Dual Role of DLK1 in GnRH Neuron Ontogeny.

Mutations in Delta Like Non-Canonical Notch Ligand 1 (DLK1), a paternally expressed imprinted gene, underlie central precocious puberty (CPP), yet the mechanism remains unclear. To test the hypothesis that DLK1 plays a role in gonadotropin releasing hormone (GnRH) neuron ontogeny, 75 base pairs were deleted in both alleles of DLK1 exon 3 with CRISPR-Cas9 in human pluripotent stem cells (hPSCs). This line, exhibiting More than 80% loss of DLK1 protein, was differentiated into GnRH neurons by dual SMAD inhibition (dSMADi), FGF8 treatment and Notch inhibition, as previously described, however, it did not exhibit accelerated GNRH1 expression.
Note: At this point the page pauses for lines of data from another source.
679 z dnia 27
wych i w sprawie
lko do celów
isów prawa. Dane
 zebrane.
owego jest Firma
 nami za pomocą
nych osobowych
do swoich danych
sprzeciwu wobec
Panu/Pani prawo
Activation of (WT) DLK1 with CRISPRa during dSMADi suppressed the formation of anterior neuronal precursors, and almost completely inhibited GnRH neuron fate. Instead, it induced the expression of Wnt pathway genes, markers of proliferating and non-proliferating neuronal progenitors, and dorsal spinal cord interneurons. Activation of DLK1 expression, during the FGF8 phase, significantly increased GNRH1 expression and secretion of GnRH decapeptide. In conclusion, significant loss of DLK1 protein did not accelerate GNRH1 expression, suggesting that CPP caused by paternally inherited loss-of-function mutations is due to mechanisms acting up- or downstream of GnRH neurons. Conversely, timing of DLK1 activation emerged as an important factor in determining GnRH neuron fate, with early expression disrupting GnRH lineage commitment and later activation enhancing GNRH1 expression.